Re: [PATCH] KVM: x86/mmu: Process atomically-zapped SPTEs after replacing REMOVED_SPTE

Sean Christopherson <seanjc@xxxxxxxxxx> · Tue, 9 Apr 2024 16:31:17 -0700

On Thu, Mar 07, 2024, David Matlack wrote:
> Process SPTEs zapped under the read-lock after the TLB flush and
> replacement of REMOVED_SPTE with 0. This minimizes the contention on the
> child SPTEs (if zapping an SPTE that points to a page table) and
> minimizes the amount of time vCPUs will be blocked by the REMOVED_SPTE.

I think it's worth explicitly calling out the impact of each part of the change,
i.e. that flushing TLBs avoids child SPTE contention, and waiting until the SPTE
is back to '0' avoids blocking vCPUs.  That's kinda sorta implied by the ordering,
but I'm guessing it won't be super obvious to folks that aren't already familiar
with the TDP MMU.

> In VMs with a large (400+) vCPUs, it can take KVM multiple seconds to

large (400+) "number of" vCPUs

> process a 1GiB region mapped with 4KiB entries, e.g. when disabling
> dirty logging in a VM backed by 1GiB HugeTLB. During those seconds if a
> vCPU accesses the 1GiB region being zapped it will be stalled until KVM
> finishes processing the SPTE and replaces the REMOVED_SPTE with 0.

...

> KVM's processing of collapsible SPTEs is still extremely slow and can be
> improved. For example, a significant amount of time is spent calling
> kvm_set_pfn_{accessed,dirty}() for every last-level SPTE, which is
> redundant when processing SPTEs that all map the folio.

"same folio"

I also massaged this to make it clear that this is a "hey, by the way" sorta
thing, and that _this_ patch is valuable even if/when we go clean up the A/D
performance mess.

> +	 * This should be safe because KVM does not depend on any of the

Don't hedge.  If we're wrong and it's not safe, then there will be revert with
a changelog explaining exactly why we're wrong.  But in the (hopefully) likely
case that we're correct, hedging only confuses future readers, e.g. unnecessarily
makes them wonder if maaaaybe this code isn't actually safe.

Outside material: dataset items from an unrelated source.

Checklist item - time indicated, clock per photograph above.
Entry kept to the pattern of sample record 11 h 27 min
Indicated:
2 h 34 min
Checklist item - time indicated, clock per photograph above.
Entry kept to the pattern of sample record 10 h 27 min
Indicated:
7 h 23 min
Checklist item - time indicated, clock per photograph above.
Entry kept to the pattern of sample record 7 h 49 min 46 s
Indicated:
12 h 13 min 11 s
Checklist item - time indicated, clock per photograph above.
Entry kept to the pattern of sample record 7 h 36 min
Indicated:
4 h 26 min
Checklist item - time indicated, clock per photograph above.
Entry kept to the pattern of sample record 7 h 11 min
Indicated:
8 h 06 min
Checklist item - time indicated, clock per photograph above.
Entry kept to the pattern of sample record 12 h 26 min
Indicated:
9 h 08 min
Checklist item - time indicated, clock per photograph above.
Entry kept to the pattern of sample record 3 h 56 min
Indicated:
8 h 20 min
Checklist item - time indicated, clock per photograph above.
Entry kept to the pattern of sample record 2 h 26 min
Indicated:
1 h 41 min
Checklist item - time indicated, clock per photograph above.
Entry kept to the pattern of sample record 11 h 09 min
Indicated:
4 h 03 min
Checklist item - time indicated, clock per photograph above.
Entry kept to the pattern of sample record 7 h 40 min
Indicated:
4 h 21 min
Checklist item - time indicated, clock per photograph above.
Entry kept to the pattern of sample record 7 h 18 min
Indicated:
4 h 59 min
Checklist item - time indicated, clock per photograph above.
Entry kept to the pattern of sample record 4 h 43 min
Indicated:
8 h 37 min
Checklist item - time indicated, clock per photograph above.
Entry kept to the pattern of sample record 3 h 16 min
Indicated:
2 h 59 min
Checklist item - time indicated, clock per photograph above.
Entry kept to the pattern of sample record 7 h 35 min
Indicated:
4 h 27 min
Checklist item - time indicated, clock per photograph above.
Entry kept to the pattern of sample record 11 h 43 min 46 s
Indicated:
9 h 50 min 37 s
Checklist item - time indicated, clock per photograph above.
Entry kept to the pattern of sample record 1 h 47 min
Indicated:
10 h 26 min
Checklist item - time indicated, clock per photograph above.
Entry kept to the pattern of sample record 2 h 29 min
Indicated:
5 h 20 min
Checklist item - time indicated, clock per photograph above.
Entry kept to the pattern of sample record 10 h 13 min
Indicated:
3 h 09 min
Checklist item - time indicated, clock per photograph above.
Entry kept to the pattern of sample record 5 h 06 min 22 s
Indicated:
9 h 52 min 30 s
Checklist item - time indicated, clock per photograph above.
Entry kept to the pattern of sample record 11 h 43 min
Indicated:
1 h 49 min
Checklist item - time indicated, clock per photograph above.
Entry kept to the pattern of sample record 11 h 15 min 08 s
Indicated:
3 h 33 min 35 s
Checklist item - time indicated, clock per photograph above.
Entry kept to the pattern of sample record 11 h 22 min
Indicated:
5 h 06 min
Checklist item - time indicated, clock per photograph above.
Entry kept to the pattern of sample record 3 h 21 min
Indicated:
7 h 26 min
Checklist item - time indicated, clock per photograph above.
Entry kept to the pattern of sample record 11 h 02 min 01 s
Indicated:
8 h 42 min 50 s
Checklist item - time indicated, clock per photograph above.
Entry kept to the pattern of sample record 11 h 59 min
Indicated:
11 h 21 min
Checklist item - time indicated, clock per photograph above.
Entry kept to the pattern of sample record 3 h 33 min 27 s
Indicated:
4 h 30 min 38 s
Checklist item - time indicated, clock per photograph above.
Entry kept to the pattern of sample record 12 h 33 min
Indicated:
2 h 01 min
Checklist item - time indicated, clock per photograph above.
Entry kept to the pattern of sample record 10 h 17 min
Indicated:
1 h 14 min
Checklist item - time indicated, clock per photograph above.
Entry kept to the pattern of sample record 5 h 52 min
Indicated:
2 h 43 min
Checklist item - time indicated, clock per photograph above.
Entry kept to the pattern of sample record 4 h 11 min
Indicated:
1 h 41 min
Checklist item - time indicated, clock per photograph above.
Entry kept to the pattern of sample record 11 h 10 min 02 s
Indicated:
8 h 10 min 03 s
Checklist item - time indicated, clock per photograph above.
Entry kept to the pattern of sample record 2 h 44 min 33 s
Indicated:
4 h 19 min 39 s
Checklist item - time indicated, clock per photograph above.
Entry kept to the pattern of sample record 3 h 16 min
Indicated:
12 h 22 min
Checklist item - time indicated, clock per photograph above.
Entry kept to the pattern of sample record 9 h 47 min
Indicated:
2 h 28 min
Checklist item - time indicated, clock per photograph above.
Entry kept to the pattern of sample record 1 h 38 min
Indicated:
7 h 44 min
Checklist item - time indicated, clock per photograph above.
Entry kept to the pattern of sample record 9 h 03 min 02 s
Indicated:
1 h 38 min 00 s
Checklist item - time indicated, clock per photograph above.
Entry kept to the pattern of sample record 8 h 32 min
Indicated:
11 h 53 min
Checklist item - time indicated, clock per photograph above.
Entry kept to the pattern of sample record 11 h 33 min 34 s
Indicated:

> +	 * processing completing before a new SPTE is installed to map a given
> +	 * GFN. Case in point, kvm_mmu_zap_all_fast() can result in KVM
> +	 * processing all SPTEs in a given root after vCPUs create mappings in
> +	 * a new root.

This belongs in the changelog, as it references a very specific point in time.
It's extremely unlikely, but if kvm_mmu_zap_all_fast()'s behavior changed then
we'd end up with a stale comment that doesn't actually provide much value to the
code it's commenting.

I'll fix up all of the above when applying (it's basically just me obsessing over
the changelog).